As well as defeating China in the home fixture in Brussels, Belgium also claimed two points from a possible three in the away match in Changzhou, with the Red Panthers winning a shootout after regular time finished 3-3. These positive results gave the team coached by Niels Thijssen high hopes going into their FIH Hockey Olympic Qualifier clash against China in Changzhou, but an agonizing shootout loss after the aggregate scoreline finished 3-3 ended Belgium’s hopes of participating in the Tokyo 2020 Olympic Games. Despite that painful defeat, Belgium will be looking to remind everyone of their quality in the forthcoming FIH Hockey Pro League season and certainly have the players capable of doing the job. Team captain Barbara Nelen and fellow midfielder Alix Gerniers are both members of the 200-cap club, while forward Louise Versavel, goalkeeper Aisling D’Hooghe and teenage attacker Ambre Ballenghien were all outstanding performers in the first edition of the competition and will be looking to once again make their mark in season two.

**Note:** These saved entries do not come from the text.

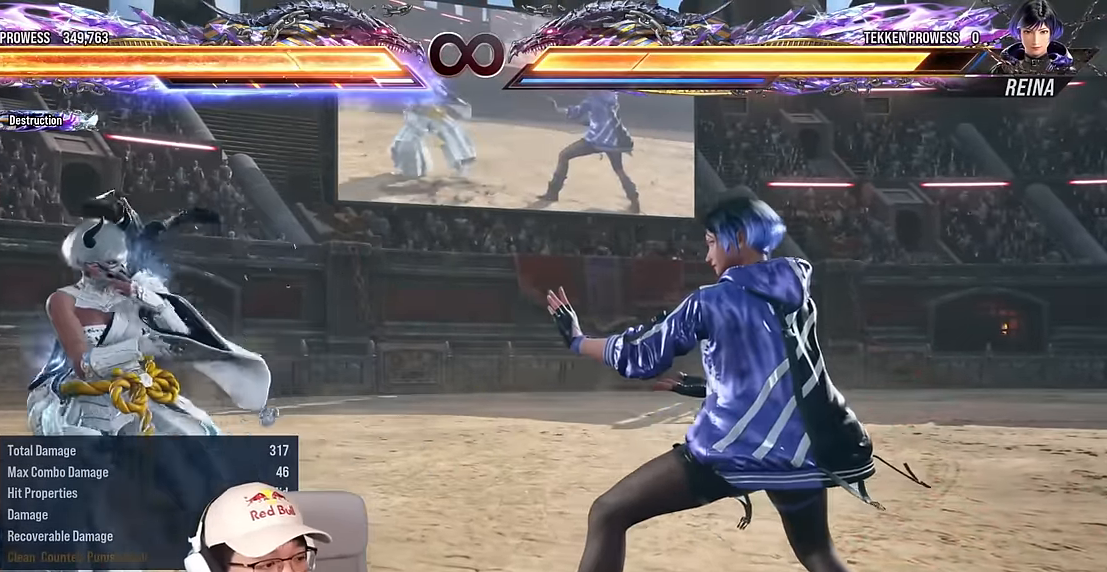
{"buttons": [], "left_stick": "right", "events": [[50, "left_stick", "right"], [133, "left_stick", "left"], [250, "left_stick", "center"], [316, "left_stick", "right"]]}
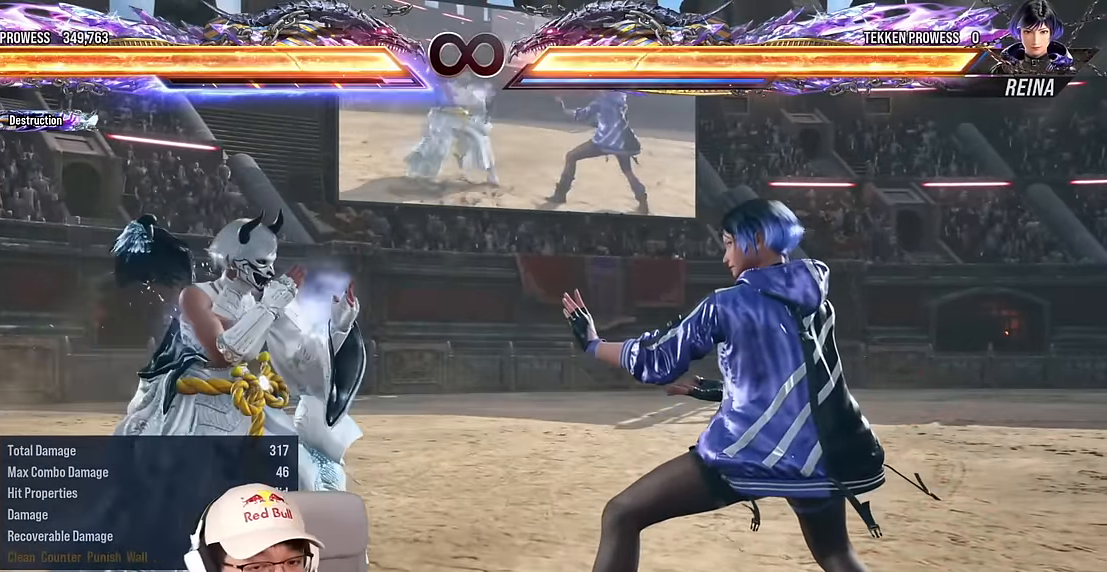
{"buttons": [], "left_stick": "center", "events": [[50, "left_stick", "left"], [150, "left_stick", "right"], [183, "CIRCLE", "down"], [266, "left_stick", "center"], [300, "CIRCLE", "up"]]}
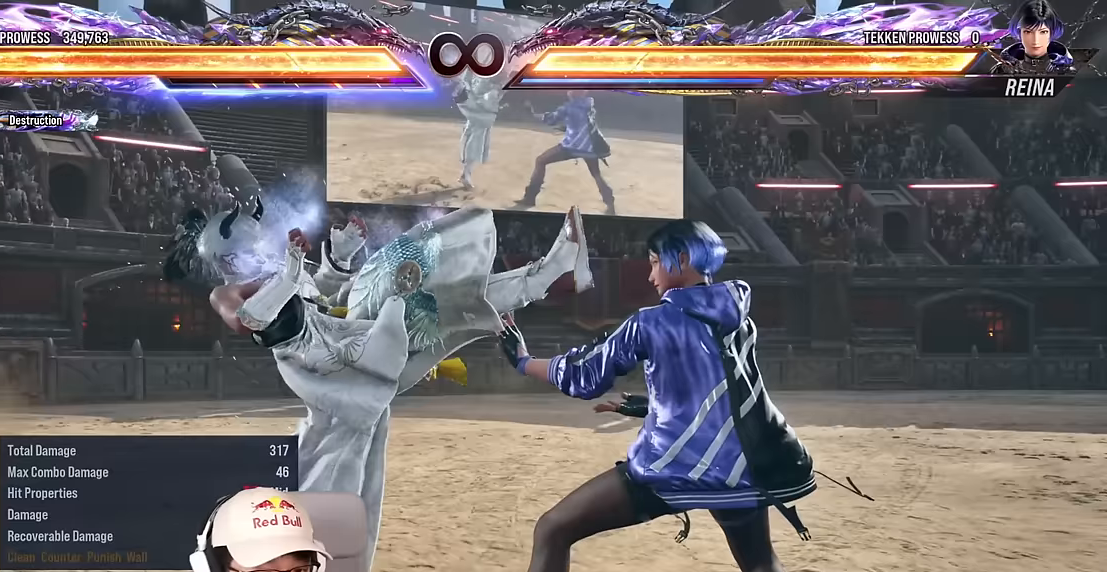
{"buttons": [], "left_stick": "left", "events": [[333, "left_stick", "right"], [383, "left_stick", "center"], [450, "left_stick", "left"]]}
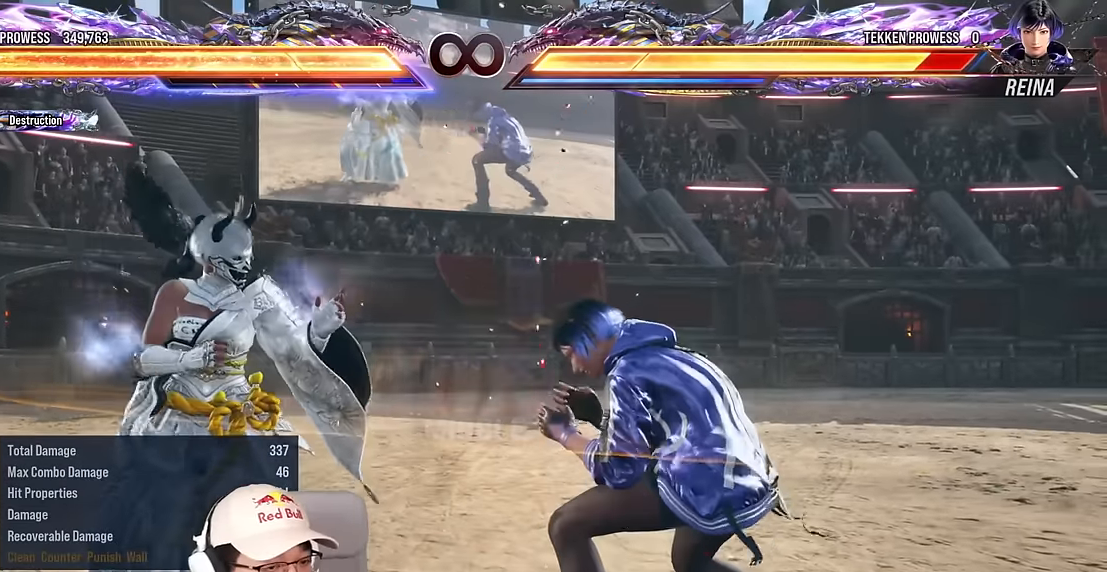
{"buttons": [], "left_stick": "center", "events": [[33, "left_stick", "center"], [83, "left_stick", "left"], [250, "left_stick", "center"]]}
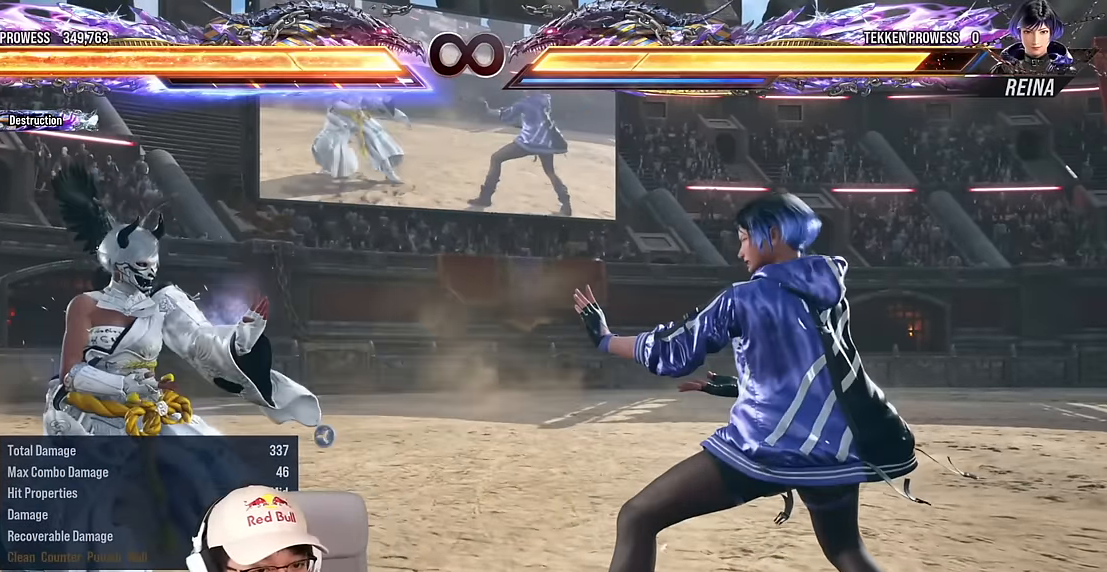
{"buttons": [], "left_stick": "center", "events": []}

One to Watch: Alix Gerniers
A star in midfield for the Red Panthers, Gerniers is an energetic and tireless player who creates and scores with regularity. The 26-year-old has made over 200 appearances for her country, being a key player in the Belgium team that claimed European silver in 2017. Scored four times in the 2019 edition of the FIH Hockey Pro League, more than any other player in her team.

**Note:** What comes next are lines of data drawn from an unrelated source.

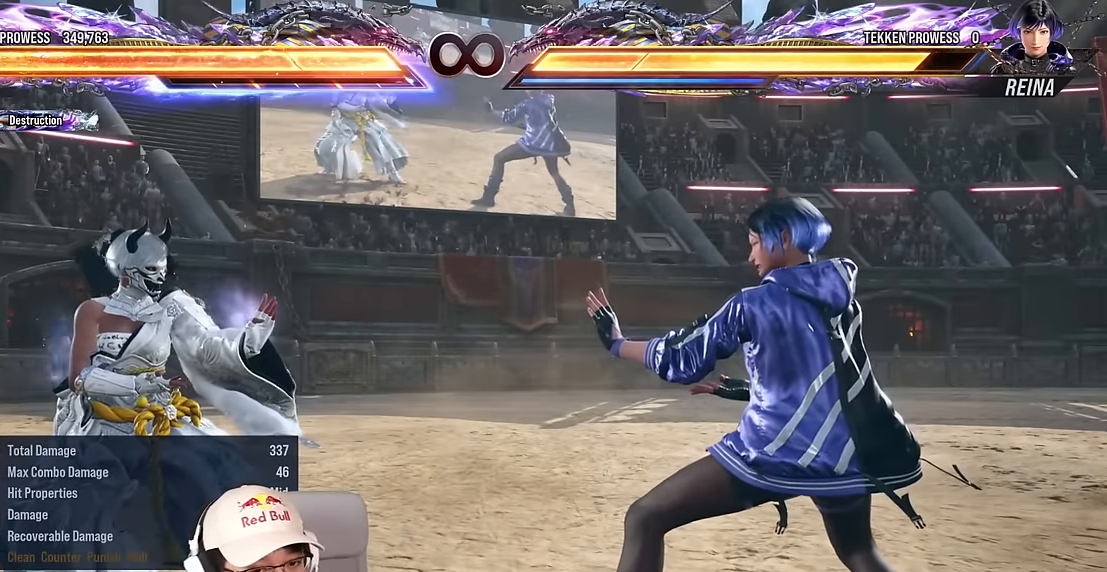
{"buttons": [], "left_stick": "center", "events": []}
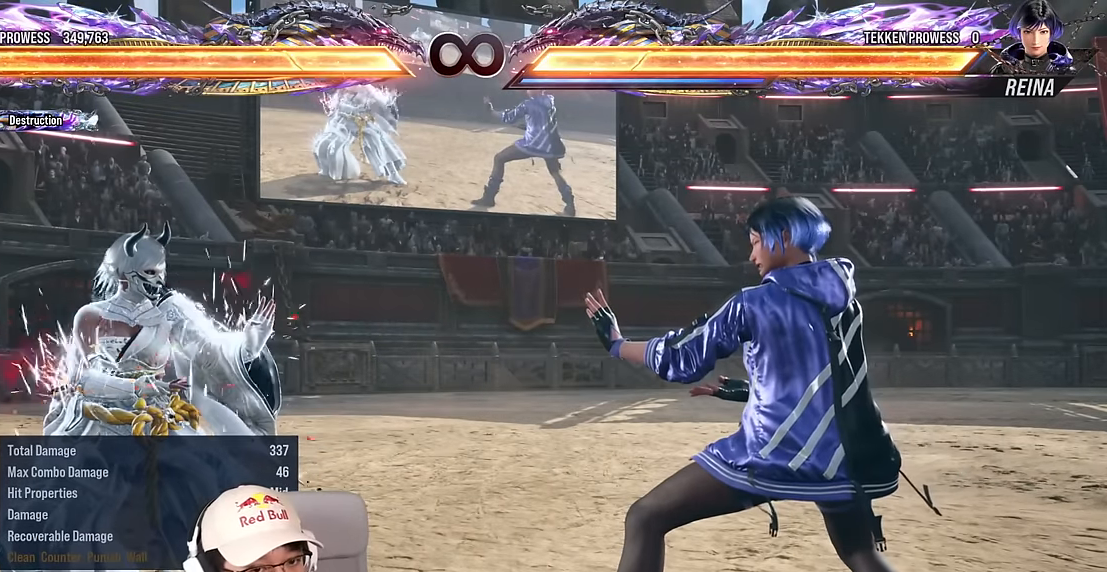
{"buttons": [], "left_stick": "center", "events": []}
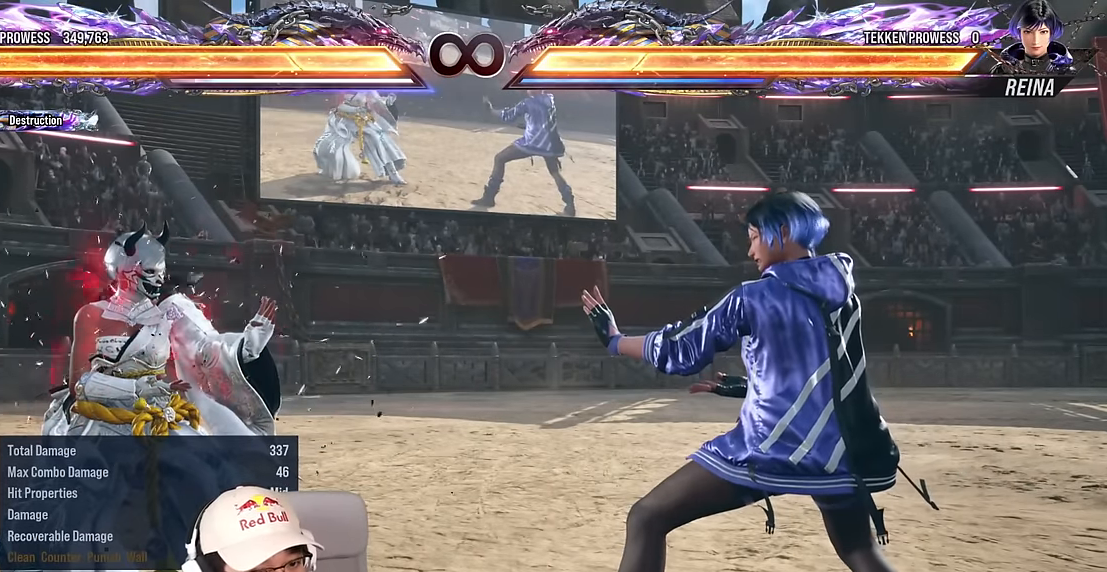
{"buttons": [], "left_stick": "down", "events": [[283, "left_stick", "right"], [400, "left_stick", "down"]]}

Click here for Belgium’s roster.
No. 13 USA
By their own very high standards, USA endured a fairly difficult 2019. Their FIH Hockey Pro League campaign started in positive fashion, claiming a 2-2 away draw against Pan American rivals Argentina before missing out on the bonus point by losing the shootout. From that point onward the young Americans found points hard to come by in the inaugural season, amassing just seven in 16 matches to finish bottom of the standings in ninth position. A bronze medal at the Pan American Games in Lima was a positive sign, but the failure to defend the consecutive titles won in 2011 and 2015 meant that hopes of reaching the Tokyo 2020 Olympic Games now rested solely on the FIH Hockey Olympic Qualifier, where they faced a daunting away match against India in Bhubaneswar. A 5-1 first leg defeat against the hosts appeared to have ended USA’s Olympic dream, but a remarkable four goal burst in the first half of the second leg leveled the aggregate score at 5-5, with Amanda Magadan (2), captain Kathleen Sharkey and Alyssa Parker all on target. However, there was to be a sting in the tail, with India captain Rani breaking American hearts with a fourth quarter strike to give the home favorites the ticket to Tokyo.

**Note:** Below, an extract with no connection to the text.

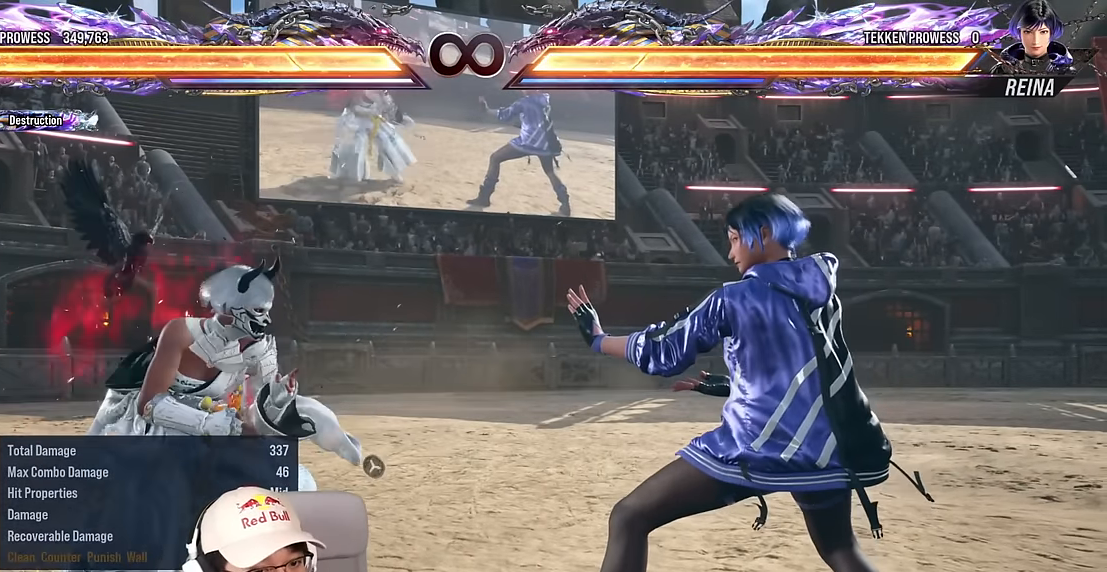
{"buttons": [], "left_stick": "center", "events": [[17, "left_stick", "right"], [67, "left_stick", "center"], [117, "left_stick", "left"], [283, "left_stick", "right"], [300, "CIRCLE", "down"], [433, "CIRCLE", "up"], [450, "left_stick", "center"]]}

It was recently announced that former Dutch international Janneke Schopman, who guided the team to a hugely impressive fifth place as an assistant coach at the Rio 2016 Olympic Games, had left her position as USA’s head coach. However, her unwavering commitment to give young players the chance to shine on the international stage - 14 players who competed in the inaugural FIH Hockey Pro League were aged between 17 and 22 - may well benefit the USA international team for many years to come. In January 2020, USA Field Hockey named former defender Caroline Nelson-Nicols - who earned 165 caps between 2007 and 2014, competing at the Beijing 2008 and London 2012 Olympic Games - as the new women's head coach.
One to Watch: Amanda Magadan
A member of USA’s senior squad since 2017, Magadan has been able to performance when it matters. Point in take when competing at the FIH Hockey Olympic Qualifier, she produced two superb goals. Her go-getter demeanor and skill gives her the burst of speed she needs down the sideline as a midfielder.